Supreme Court to hear cases on whether EMTALA preempts state abortion bans

A nearly 40-year old federal law requires Medicare hospitals to provide all patients experiencing a medical emergency a medical screening and stabilizing care. Whether that includes abortion has been at the center of several lawsuits in states with strict abortion bans. 

The Emergency Medical Treatment and Labor Act "finds itself on a collision course with conservative states" with strict abortion bans, as The Texas Tribune put it in an April 17 report.

On April 24, the Supreme Court will hear arguments in an Idaho case that asks whether EMTALA preempts abortion bans in certain emergency circumstances. In its lawsuit against Idaho, the Justice Department says the state's abortion ban directly conflicts with EMTALA.

The state's exceptions are too narrow (it permits abortions that treating physicians determine are necessary to prevent a patient's death), the challenge argues, while EMTALA covers a broader scope to prevent harm more wide-ranging than death and requires stabilizing treatment when harm is probable. The Supreme Court is expected to rule on the argument in June, and legal experts say its decision will affect the outcomes of numerous similar cases, including one in Texas, and shape the future of state-level abortion bans. 
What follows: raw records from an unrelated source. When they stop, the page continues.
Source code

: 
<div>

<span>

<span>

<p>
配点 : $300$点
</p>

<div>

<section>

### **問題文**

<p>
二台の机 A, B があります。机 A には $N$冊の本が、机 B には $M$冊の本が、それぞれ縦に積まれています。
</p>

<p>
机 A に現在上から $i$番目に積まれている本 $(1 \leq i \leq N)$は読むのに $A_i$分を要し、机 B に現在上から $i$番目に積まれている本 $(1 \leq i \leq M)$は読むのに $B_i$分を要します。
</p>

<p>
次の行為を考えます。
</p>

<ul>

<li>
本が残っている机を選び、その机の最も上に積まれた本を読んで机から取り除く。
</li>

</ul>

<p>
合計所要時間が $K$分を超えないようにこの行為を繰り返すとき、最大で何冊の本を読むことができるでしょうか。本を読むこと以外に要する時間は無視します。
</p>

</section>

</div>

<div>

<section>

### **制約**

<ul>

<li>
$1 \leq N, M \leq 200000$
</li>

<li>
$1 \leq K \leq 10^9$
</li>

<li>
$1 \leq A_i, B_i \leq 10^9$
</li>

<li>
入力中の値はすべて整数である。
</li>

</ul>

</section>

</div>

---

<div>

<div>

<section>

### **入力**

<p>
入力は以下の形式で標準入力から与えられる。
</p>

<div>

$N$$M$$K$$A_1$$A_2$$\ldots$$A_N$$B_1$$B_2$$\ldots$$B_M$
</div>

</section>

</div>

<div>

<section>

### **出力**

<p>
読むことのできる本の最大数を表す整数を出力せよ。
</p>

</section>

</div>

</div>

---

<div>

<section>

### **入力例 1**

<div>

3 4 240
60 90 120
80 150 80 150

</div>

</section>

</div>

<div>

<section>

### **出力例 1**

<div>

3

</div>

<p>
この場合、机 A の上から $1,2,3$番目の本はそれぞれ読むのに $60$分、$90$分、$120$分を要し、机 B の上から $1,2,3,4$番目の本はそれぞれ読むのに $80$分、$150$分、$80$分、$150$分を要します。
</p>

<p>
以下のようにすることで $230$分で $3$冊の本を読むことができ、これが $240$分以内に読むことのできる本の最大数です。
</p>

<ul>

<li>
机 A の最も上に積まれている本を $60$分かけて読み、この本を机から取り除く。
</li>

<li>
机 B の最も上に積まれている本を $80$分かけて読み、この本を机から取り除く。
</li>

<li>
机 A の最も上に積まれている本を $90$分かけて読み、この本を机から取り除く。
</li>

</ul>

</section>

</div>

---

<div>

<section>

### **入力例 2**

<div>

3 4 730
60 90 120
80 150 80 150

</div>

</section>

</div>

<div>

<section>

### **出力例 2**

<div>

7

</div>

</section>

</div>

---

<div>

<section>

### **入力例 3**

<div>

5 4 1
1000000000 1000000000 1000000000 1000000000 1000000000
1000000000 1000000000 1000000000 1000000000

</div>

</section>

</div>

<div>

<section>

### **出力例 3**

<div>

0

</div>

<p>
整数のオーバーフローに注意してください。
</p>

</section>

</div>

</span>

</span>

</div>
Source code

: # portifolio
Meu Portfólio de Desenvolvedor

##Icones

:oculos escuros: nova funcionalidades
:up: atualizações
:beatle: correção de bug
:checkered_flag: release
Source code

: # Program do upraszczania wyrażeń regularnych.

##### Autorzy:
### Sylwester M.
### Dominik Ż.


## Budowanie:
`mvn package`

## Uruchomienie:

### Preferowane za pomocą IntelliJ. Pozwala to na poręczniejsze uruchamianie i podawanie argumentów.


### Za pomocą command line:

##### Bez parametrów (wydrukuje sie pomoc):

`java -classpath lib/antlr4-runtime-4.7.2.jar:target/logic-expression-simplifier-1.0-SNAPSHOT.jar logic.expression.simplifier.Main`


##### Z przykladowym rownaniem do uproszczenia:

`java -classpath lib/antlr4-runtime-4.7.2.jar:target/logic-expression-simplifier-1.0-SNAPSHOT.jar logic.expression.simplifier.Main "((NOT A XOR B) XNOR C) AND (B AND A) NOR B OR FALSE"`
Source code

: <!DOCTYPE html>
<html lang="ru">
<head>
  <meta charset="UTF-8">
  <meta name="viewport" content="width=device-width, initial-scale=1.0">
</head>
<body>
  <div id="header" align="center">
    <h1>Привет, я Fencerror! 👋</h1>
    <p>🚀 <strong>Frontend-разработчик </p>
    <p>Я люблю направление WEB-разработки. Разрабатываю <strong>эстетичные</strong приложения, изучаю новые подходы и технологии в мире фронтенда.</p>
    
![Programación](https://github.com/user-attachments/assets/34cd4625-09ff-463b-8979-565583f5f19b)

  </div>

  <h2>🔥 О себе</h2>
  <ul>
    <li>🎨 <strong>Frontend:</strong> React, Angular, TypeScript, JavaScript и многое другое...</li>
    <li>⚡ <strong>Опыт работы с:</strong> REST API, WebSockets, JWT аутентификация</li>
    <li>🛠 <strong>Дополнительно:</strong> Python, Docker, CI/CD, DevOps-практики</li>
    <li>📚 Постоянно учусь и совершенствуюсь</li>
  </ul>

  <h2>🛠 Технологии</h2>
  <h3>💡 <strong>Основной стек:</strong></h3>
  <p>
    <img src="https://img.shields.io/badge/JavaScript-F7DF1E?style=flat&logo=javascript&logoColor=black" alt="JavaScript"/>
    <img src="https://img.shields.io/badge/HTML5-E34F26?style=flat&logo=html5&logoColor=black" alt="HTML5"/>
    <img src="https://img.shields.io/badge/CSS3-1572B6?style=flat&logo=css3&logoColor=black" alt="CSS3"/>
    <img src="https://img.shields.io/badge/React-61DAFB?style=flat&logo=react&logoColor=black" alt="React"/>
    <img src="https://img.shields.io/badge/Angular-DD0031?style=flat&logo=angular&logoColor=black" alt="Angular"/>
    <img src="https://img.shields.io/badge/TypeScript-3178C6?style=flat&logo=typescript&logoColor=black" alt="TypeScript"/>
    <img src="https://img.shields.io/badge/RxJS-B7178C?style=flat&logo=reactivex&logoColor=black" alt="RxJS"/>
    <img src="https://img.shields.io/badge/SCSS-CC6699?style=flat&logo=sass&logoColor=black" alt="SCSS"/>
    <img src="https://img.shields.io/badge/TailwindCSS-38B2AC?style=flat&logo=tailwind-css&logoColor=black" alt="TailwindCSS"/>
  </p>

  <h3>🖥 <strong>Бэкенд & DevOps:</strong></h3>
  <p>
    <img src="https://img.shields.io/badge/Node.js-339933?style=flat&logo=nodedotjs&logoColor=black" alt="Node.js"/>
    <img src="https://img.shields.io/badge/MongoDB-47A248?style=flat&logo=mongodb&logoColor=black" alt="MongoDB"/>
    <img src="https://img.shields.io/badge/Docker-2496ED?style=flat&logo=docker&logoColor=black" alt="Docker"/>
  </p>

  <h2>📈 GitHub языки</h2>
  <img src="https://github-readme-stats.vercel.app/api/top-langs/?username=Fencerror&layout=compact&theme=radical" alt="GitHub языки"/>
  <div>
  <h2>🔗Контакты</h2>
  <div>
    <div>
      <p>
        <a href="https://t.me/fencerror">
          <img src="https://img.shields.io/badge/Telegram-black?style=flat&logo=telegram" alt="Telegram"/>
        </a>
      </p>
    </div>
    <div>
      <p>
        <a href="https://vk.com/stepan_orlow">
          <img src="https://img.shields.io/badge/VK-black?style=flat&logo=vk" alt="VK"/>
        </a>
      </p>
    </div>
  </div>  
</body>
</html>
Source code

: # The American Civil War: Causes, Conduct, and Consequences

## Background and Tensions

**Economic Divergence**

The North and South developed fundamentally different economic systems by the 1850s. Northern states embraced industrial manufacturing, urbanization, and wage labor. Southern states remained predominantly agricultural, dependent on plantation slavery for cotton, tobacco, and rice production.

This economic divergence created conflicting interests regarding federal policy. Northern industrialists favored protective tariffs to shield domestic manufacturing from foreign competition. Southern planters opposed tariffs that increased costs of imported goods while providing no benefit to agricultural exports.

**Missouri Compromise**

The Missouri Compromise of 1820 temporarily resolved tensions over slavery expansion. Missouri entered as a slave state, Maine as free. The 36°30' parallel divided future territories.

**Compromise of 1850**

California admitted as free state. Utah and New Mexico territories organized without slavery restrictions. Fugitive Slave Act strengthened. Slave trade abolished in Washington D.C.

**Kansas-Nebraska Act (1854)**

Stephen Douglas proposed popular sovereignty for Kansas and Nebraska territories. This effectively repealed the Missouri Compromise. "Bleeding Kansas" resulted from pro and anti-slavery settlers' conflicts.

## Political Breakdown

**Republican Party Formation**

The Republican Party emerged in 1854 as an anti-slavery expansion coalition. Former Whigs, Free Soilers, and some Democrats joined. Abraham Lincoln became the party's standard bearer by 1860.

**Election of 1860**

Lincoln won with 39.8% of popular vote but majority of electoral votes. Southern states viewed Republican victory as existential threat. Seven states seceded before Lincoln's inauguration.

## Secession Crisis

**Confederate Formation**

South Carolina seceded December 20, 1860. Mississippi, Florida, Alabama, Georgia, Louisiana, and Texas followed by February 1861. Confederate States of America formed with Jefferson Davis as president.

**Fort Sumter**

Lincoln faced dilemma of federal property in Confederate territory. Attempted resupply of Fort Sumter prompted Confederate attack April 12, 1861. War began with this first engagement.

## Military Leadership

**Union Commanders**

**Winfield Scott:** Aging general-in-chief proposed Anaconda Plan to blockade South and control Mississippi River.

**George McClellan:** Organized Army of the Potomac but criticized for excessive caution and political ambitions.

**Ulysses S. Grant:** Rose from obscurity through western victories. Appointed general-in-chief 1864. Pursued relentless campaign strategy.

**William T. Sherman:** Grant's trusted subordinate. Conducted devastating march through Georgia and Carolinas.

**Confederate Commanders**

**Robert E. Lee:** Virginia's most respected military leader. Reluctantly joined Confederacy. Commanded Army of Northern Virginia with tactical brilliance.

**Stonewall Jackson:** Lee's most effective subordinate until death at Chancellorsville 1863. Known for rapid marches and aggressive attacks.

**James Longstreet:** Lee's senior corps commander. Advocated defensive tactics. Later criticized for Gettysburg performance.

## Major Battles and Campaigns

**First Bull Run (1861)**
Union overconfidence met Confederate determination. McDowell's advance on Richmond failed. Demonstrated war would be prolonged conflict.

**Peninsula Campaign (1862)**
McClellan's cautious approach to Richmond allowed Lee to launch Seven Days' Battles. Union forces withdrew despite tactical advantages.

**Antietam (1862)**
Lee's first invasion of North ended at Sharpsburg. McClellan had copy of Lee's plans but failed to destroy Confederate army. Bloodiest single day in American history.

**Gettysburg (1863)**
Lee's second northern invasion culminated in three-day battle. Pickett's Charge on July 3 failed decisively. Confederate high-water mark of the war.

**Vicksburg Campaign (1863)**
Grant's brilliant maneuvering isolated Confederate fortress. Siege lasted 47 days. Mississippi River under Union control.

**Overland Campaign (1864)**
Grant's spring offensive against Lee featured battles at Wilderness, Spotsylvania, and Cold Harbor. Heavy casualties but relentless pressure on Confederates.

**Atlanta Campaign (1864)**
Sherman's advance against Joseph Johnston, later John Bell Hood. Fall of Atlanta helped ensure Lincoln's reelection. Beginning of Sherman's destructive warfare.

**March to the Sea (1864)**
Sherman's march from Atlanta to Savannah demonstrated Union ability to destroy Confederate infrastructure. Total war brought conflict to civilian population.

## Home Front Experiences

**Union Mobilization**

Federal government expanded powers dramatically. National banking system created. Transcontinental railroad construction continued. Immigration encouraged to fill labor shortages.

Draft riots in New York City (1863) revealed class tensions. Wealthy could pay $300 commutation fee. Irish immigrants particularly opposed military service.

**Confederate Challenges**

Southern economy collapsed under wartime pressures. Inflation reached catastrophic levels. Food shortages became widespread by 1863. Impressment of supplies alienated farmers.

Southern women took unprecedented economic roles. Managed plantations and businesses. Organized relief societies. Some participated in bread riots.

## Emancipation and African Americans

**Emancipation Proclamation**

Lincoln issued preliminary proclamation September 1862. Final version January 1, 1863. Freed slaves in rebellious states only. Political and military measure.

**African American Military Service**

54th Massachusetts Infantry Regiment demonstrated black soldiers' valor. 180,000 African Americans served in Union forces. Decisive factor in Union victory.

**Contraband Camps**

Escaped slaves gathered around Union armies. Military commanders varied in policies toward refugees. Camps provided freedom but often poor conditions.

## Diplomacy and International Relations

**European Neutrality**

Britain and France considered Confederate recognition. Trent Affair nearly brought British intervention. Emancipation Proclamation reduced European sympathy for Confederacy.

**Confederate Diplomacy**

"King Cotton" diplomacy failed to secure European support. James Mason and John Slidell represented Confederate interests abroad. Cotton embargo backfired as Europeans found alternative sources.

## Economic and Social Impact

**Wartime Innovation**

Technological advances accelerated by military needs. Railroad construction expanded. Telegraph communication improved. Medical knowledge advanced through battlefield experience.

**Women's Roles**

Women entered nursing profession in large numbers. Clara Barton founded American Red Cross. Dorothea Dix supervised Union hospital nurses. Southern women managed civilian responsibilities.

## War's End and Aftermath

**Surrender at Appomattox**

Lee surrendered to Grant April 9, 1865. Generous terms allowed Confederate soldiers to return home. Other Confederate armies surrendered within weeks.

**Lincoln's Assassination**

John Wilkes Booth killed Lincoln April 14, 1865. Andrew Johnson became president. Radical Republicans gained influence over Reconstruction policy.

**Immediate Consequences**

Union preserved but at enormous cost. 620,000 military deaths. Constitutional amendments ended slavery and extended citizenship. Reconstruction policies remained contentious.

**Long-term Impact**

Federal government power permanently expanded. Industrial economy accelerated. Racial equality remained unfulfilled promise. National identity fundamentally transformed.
"Nobody was thinking about EMTALA" when Roe. v. Wade was overturned in June 2022, Sara Rosenbaum, professor emerita at the Milken School of Public Health at George Washington University in Washington, D.C., told The Texas Tribune. "Except for the handful of us who are really, really steeped in EMTALA, we knew the day would come when the states' standards would come into direct conflict with EMTALA."